*ASSIGNMENT*:
Each line of the entries below that includes "data" belongs in your answer.

*EXERCISE MATERIAL*:

=== Section Start ===

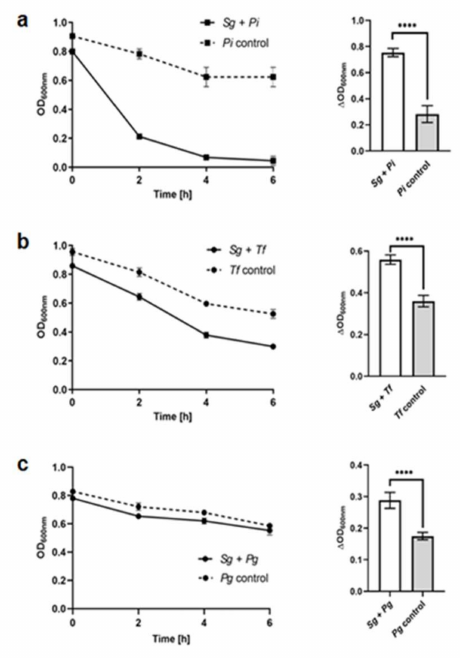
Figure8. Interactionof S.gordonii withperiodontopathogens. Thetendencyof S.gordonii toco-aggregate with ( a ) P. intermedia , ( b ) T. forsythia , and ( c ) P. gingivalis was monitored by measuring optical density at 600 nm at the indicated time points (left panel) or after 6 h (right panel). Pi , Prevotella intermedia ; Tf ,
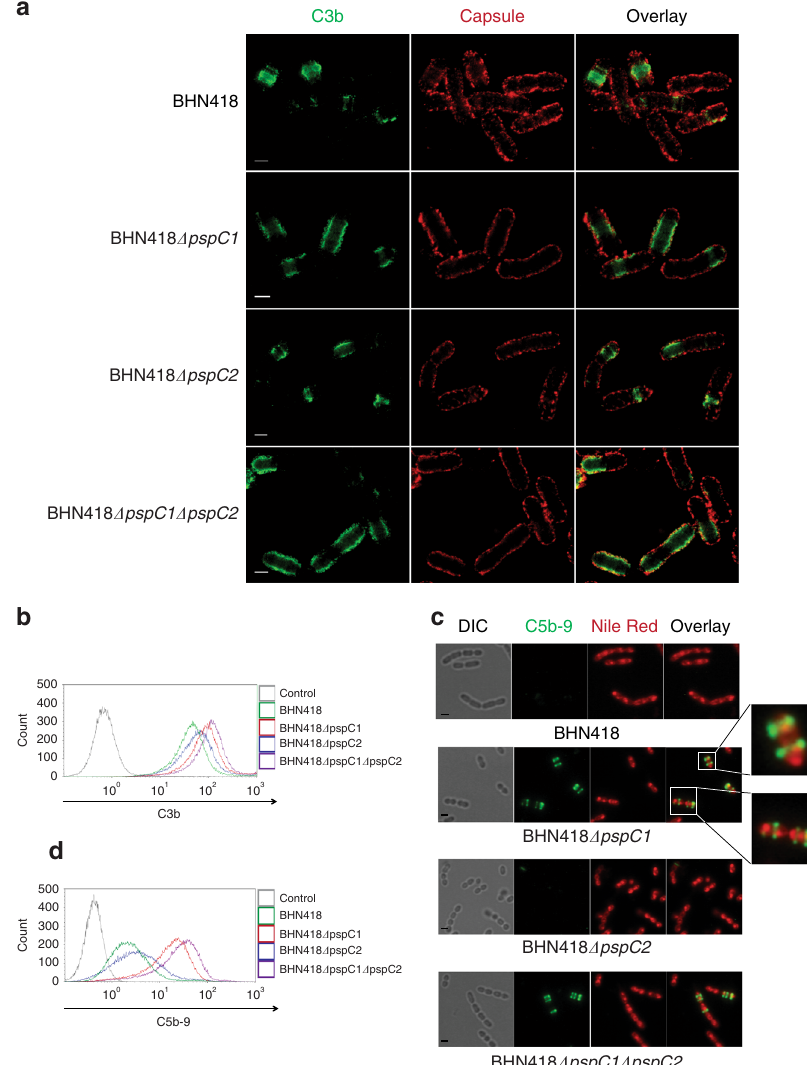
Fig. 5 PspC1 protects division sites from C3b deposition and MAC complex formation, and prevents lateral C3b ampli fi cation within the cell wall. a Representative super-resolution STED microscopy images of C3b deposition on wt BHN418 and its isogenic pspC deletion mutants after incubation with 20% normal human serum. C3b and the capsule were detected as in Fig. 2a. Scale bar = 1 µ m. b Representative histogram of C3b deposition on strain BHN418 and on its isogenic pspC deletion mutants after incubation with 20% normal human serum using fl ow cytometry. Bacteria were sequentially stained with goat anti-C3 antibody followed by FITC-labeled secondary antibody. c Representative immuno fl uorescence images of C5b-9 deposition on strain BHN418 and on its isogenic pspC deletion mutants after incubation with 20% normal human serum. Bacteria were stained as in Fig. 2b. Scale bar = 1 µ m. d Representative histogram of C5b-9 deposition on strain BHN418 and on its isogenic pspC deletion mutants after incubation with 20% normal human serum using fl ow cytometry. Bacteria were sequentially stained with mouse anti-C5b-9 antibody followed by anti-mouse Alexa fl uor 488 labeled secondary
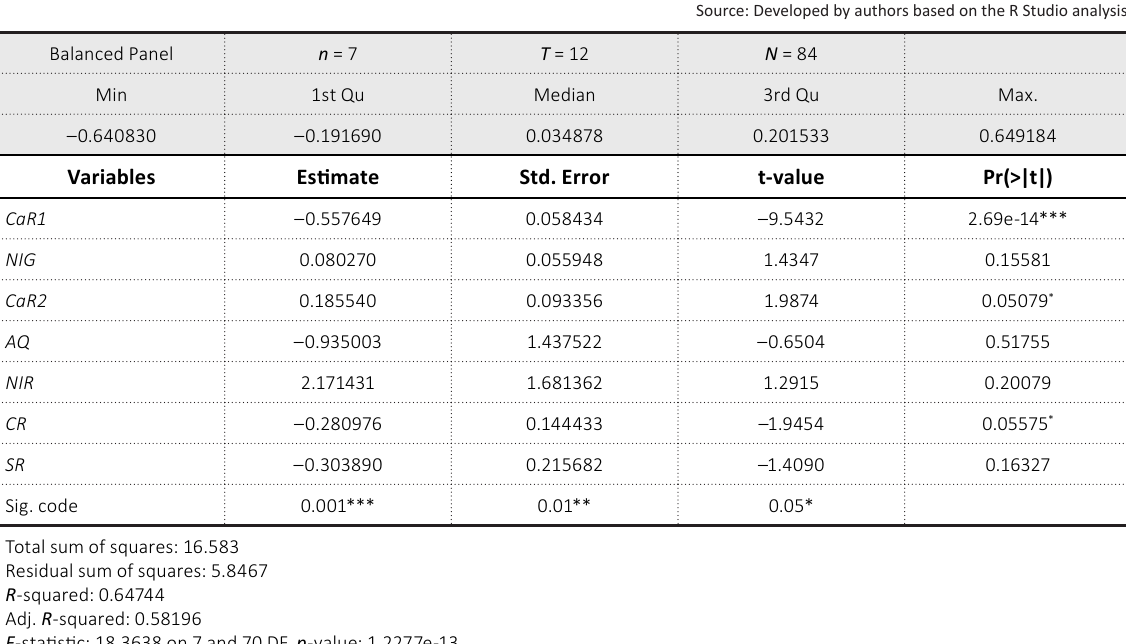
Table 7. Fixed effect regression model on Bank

=== Section End ===
=== Section Start ===

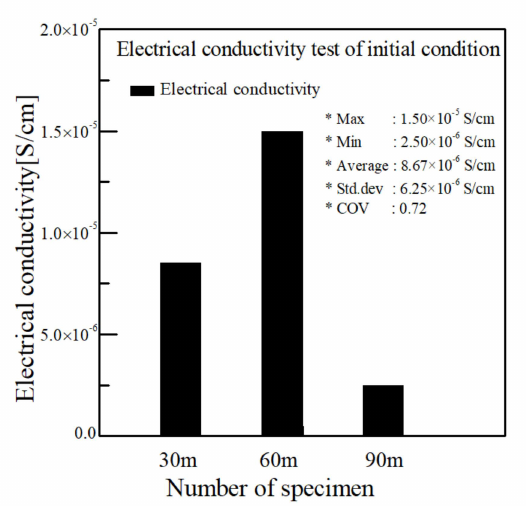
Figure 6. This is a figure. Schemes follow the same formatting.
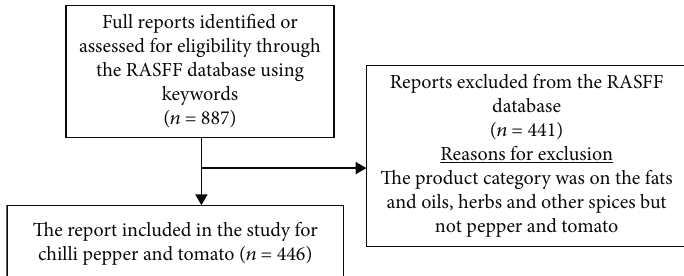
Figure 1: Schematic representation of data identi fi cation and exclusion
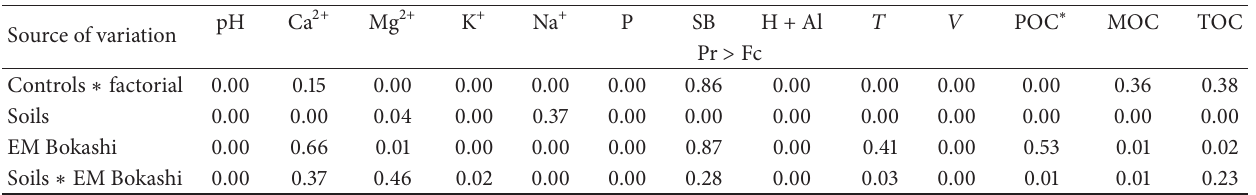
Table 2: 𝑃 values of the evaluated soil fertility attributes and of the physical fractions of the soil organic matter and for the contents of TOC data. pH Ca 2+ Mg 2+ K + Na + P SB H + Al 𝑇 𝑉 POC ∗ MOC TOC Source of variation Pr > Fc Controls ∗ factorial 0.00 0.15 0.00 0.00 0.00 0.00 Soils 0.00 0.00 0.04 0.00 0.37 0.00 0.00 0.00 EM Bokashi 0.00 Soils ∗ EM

=== Section End ===

*ANSWER SPACE*:
Figure 1: Schematic representation of data identi fi cation and exclusion
Table 2: 𝑃 values of the evaluated soil fertility attributes and of the physical fractions of the soil organic matter and for the contents of TOC data. pH Ca 2+ Mg 2+ K + Na + P SB H + Al 𝑇 𝑉 POC ∗ MOC TOC Source of variation Pr > Fc Controls ∗ factorial 0.00 0.15 0.00 0.00 0.00 0.00 Soils 0.00 0.00 0.04 0.00 0.37 0.00 0.00 0.00 EM Bokashi 0.00 Soils ∗ EM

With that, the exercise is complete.